[start of Supplied passage]
One of characteristics generally required for such optical components is a good light reflection preventing property (low optical reflectivity). Ordinarily, a light reflection preventing film is formed on a surface of such optical components.
A single-layer film formed by using a low-refractive-index material such as magnesium fluoride (MgF2) is generally used as a light reflection preventing film formed on optical component surfaces. As a light reflection preventing film with better light reflection preventing property, a multilayer light reflection preventing film (multiple coating light reflection preventing film) is known in which a single layer or multiple layers of a low-refractive-index material and a single layer or multiple layers of a high-refractive-index material are alternately formed.
Optical components made of plastics having a multilayer light reflection preventing film, however, have a problem that adhesion property between a substrate (i.e., the optical component made of a plastic) and the multilayer light reflection preventing film is low, that is, the durability is not sufficiently high.
Ordinarily, a multilayer light reflection preventing film is formed by a vapor-phase deposition process such as vacuum deposition.
In a vapor-phase deposition process, the temperature of the substrate rises to expand the substrate even though heating of the substrate is not performed. In particular, to form a multilayer light reflection preventing film, a process in which a plurality of layers are successively formed and film forming of a high-refractive-index material is performed by using a comparatively large amount of energy is ordinarily performed in consideration of productivity, etc. If such process is used, the substrate temperature becomes so high that the substrate expands substantially largely.
When the substrate is taken out of the film forming apparatus into atmosphere after film forming of a multilayer light reflection preventing film has been completed, it is abruptly cooled to shrink.
However, the substrate made of a plastic, particularly an acrylic material typified by PMMA and the multilayer light reflection preventing film formed on the substrate differ in thermal expansion coefficient from each other, and the thermal expansion coefficient of the multilayer light reflection preventing film formed on the substrate is smaller than that of the substrate. Therefore, the multilayer light reflection preventing film cannot follow the deformation of the substrate due to its shrinkage when the substrate is taken out of the film forming apparatus into atmosphere after the completion of film forming, resulting in damage to the multilayer light reflection preventing film and large strain in the film.
As a result, the adhesion force of the multilayer light reflection preventing film is reduced. Also, the adhesion force gradually reduces with time. Thus, the durability of the optical component having the multilayer light reflection preventing film is substantially reduced.
A first object of the present invention is to provide an optical component and a manufacturing method thereof free from the above-described problem of the conventional art, i.e., an optical component in which a multilayer light reflection preventing film is formed on a substrate made of a plastic which is light in weight, low-cost, and highly producible, in which the adhesion force of the film is high, and which has improved durability as well as a good light reflection preventing property, and a method of manufacturing the optical component.
A second object of the present invention is to provide an optical component and a manufacturing method free from the above-described problem of the conventional art, i.e., an optical component in which a substrate made of a plastic which is light in weight, low-cost, and highly producible is used, in which a plurality of films for a multilayer light reflection preventing film or the like are formed on the substrate by vacuum deposition, in which the adhesion force of the film is high, and which has improved durability, and a method of manufacturing the optical component.
[end of Supplied passage]
[start of Data listing]
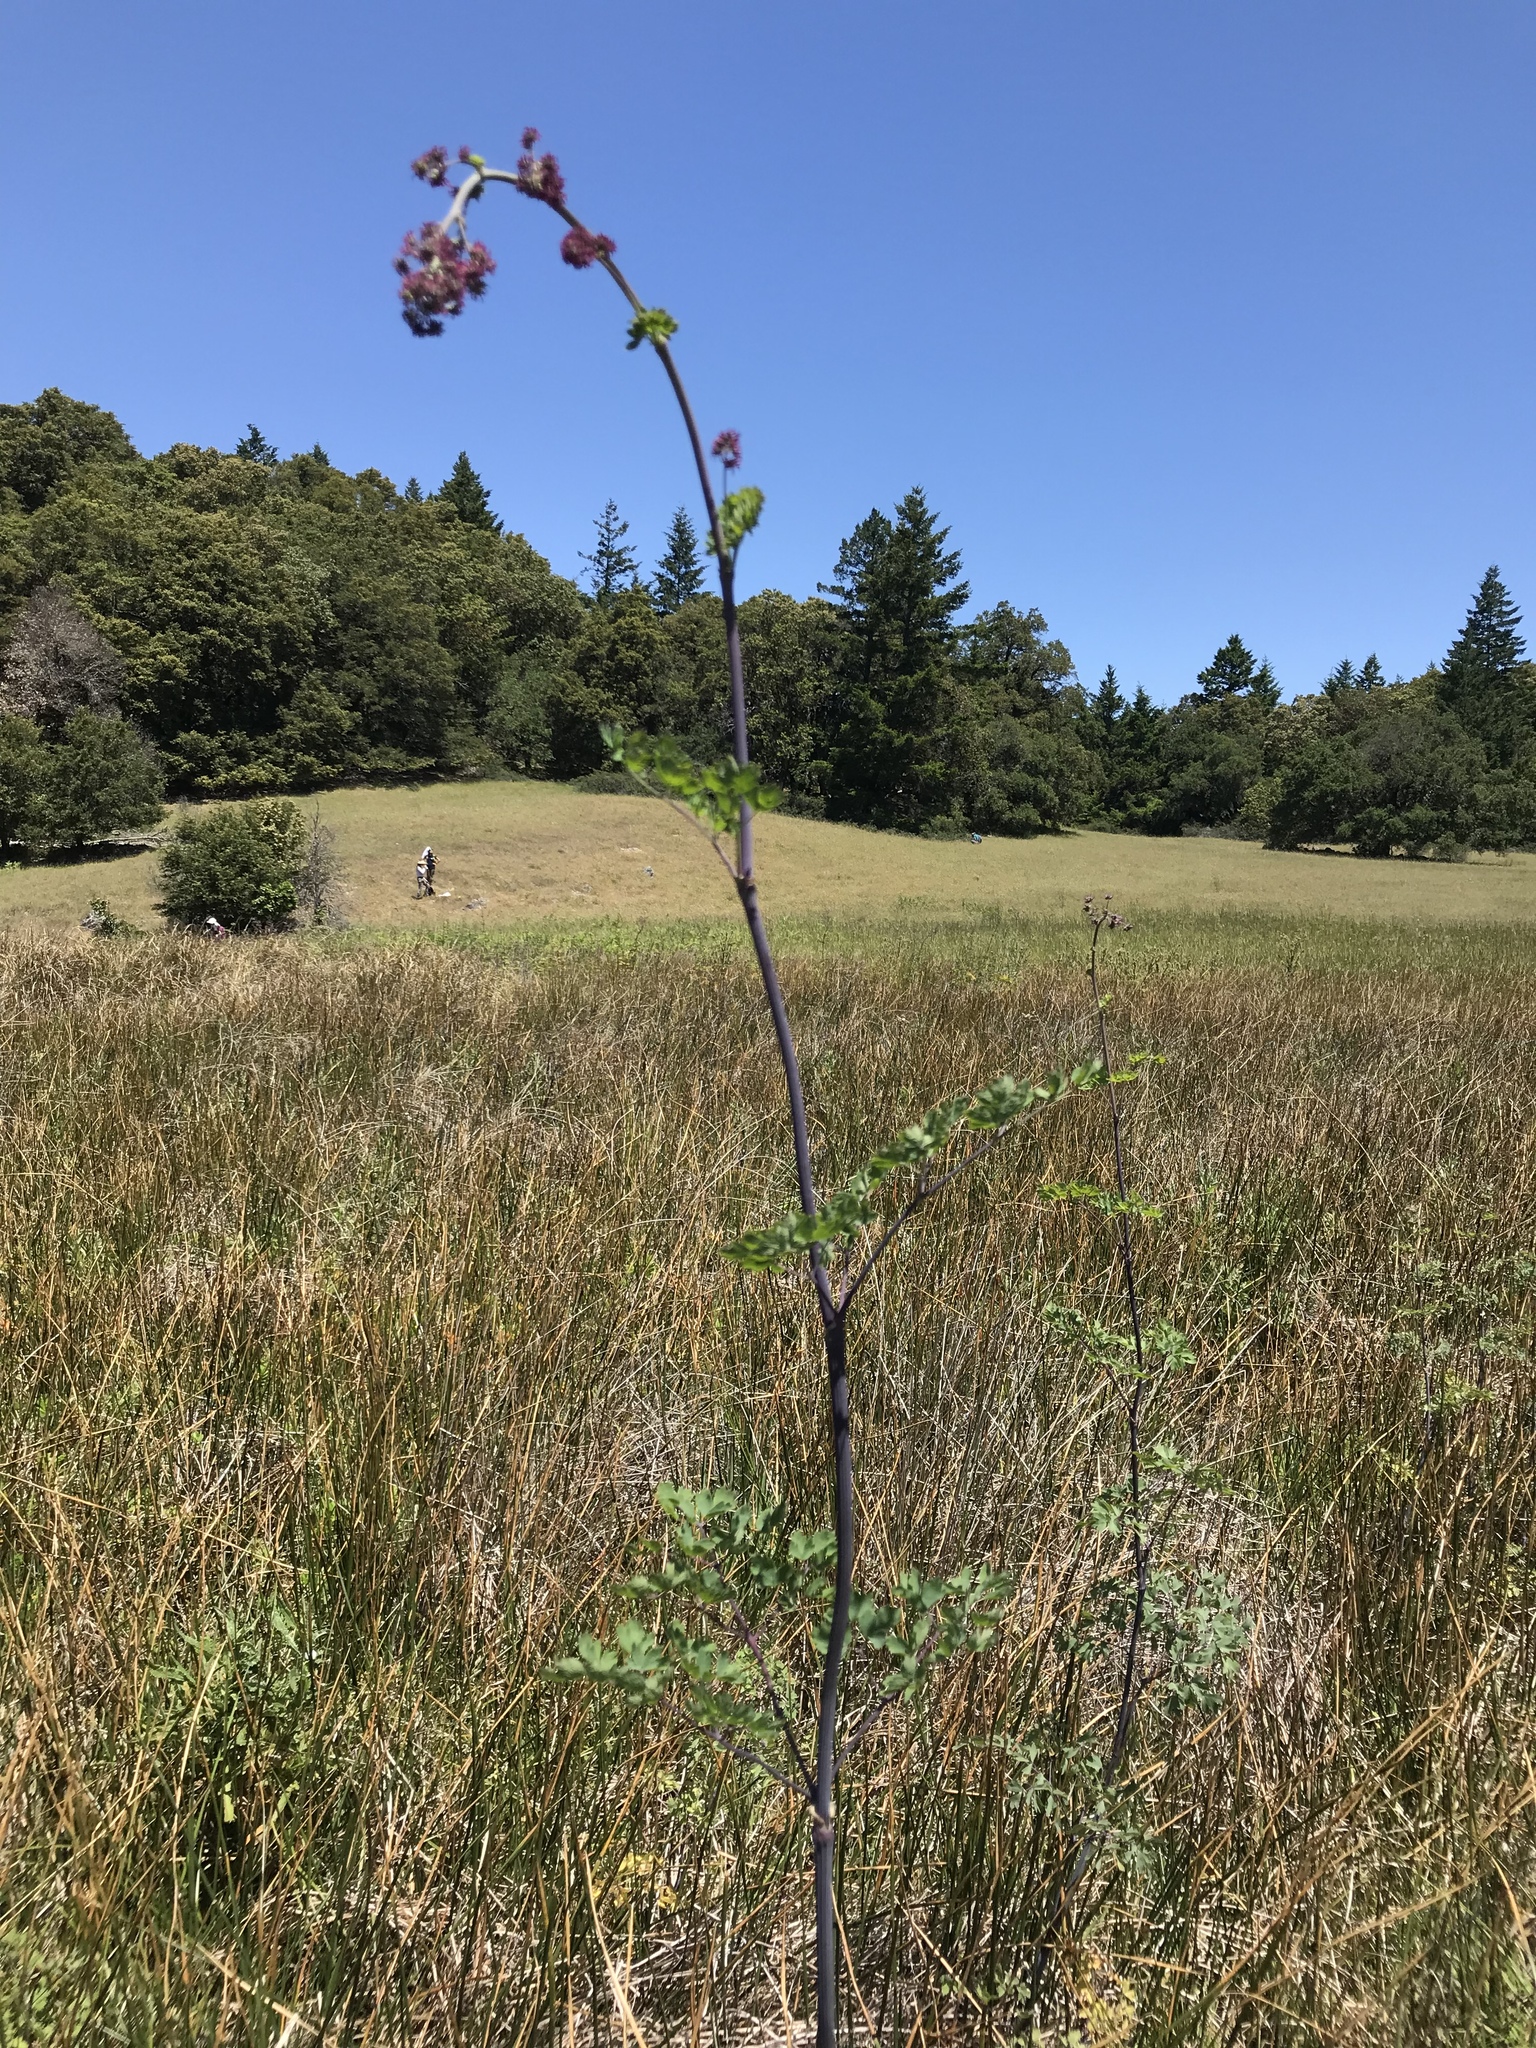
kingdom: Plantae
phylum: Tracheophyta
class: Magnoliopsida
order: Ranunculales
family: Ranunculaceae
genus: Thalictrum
[end of Data listing]
## Problem statement:
Extend the passage on anti-reflection films for plastic optical components, picking up after its final sentence. The listing plays no part in what comes next.

## Result below:
In order to attain the first object described above, the first aspect of the present invention provides an optical component comprising a substrate made of a resin material, a thick silicon oxide film formed on a surface or the substrate, and a multilayer light reflection preventing film formed on the thick silicon oxide film, and having at least one layer of a low-refractive-index material and at least one layer of a high-refractive-index material being alternately formed.
Preferably, the substrate is made of an acrylic resin material.
Preferably, the thick silicon oxide film is formed by introducing oxygen during film forming by vacuum deposition so that a preset elasticity is imparted to the thick silicon oxide film.
Preferably, directions of internal stresses in each adjacent pair of the thick silicon oxide film and the respective layers constituting the multilayer light reflection preventing film are different from each other.
Preferably, a thickness of an impurity existing on the surface of the substrate is 0.2 nm or less.
And, preferably, the multilayer light reflection preventing film is formed by vacuum deposition in such a manner that the thick silicon oxide film is formed by vacuum deposition on the surface of the substrate, and thereafter, melting of a low-refractive-index material and a high-refractive-index material provided as film forming materials for the multilayer light reflection preventing film is performed.
Also, in order to attain the first object described above, the second aspect of the present invention provides an optical component comprising a substrate made of a resin material, a silicon oxide film formed on a surface of the substrate, and a multilayer light reflection preventing film formed on the silicon oxide film, and having at least one layer of a low-refractive-index material and at least one layer of a high-refractive-index material being alternately formed, wherein a preset elasticity is imparted to the silicon oxide film by introducing oxygen during film forming by vacuum deposition.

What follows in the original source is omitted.